01 May 2009

Famous Food Friday – George Bernard Shaw


At twenty-five, George Bernard Shaw became a vegetarian. He attributed this change in lifestyle to a couplet in Percy Bysshe Shelly’s poem, The Revolt of Islam.

“Never again may blood of bird or beast
Stain with its venomous stream a human feast!”

The less romantic among us attribute this conversion more to poverty than to poetry. Still, Shaw remained a lifelong vegetarian and a teetotaler. He married late in life and his wife kept to his strict dietary requirements. When entertaining, one maid served the carnivorous, wine swilling guests while Shaw had his own maid to serve him. After his wife died, Shaw needed someone to continue the regime his mother and then his wife meticulously carried out. He found a willing servant in Alice Laden, a widow who nursed his wife during last eight months of her life. Though she didn’t wish to live in the country, to Shaw’s great fortune she remained.

In later life, Alice Laden compiled many of the recipes she cooked for Shaw into the George Bernard Shaw Vegetarian Cookbook.



I chose this recipe because my friend, Harry Lowe, loves shredded wheat. He also loves nuts. This dish is a perfect dish for him as he always has the ingredients in his cupboard!

Mixed Nut Bake

2 large shredded-wheat biscuits
2 eggs beaten
1 cup finely chopped mixed nuts
2 cups fresh whole-wheat bread crumbs
Salt and pepper
1 cup sautéed onions
1 hard-cooked egg
1 cup cooked rice
2 tablespoons cheddar cheese, grated
Butter
Tomato Sauce

Preheat oven to 375 F. Crush the shredded-wheat finely with a rolling pin. Mix nuts, bread crumbs, seasonings, shredded-wheat, sautéed onions, and beaten eggs together in a bowl. Chop the hard-cooked egg and mix with the grated cheese and cooked rice in another bowl to form a firm filling. Add salt and pepper too taste. Spread half the nut-meat mixture in a buttered baking dish and spread cheese and rice filling over this. Spread the remaining nut-meat mixture on top and dot with butter. Bake for 45 minutes. Serve hot with Tomato Sauce.
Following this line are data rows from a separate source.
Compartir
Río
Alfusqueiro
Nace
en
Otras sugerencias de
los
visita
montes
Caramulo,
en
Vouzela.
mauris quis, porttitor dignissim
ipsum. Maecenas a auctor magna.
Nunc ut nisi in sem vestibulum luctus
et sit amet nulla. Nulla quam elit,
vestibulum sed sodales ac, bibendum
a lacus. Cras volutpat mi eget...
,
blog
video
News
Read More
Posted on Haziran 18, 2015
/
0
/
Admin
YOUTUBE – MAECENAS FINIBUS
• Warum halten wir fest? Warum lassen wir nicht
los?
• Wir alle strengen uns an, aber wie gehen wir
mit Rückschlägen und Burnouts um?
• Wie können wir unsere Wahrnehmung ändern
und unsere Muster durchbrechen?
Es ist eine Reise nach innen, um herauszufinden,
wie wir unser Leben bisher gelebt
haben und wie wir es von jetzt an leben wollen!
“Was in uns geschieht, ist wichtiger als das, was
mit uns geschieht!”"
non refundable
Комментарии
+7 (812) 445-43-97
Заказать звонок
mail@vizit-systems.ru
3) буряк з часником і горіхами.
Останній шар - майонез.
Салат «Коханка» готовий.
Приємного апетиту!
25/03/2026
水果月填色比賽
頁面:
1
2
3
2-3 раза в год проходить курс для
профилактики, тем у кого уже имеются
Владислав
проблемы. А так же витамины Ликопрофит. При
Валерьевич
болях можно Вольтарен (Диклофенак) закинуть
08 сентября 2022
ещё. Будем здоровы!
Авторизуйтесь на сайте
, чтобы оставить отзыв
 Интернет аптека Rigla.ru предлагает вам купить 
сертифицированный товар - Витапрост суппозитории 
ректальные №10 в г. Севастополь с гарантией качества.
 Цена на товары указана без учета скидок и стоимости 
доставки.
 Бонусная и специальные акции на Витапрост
Shaw once dreamt of his own funeral. Rather than being upset, he was comforted by the happy occasion. He wrote:

“My hearse will be followed, not by mourning coaches but by herds of oxen, sheep, swine, flocks of poultry and a small traveling aquarium on live fish, all wearing white scarves in honour of the man who perished rather than eat his fellow creatures.”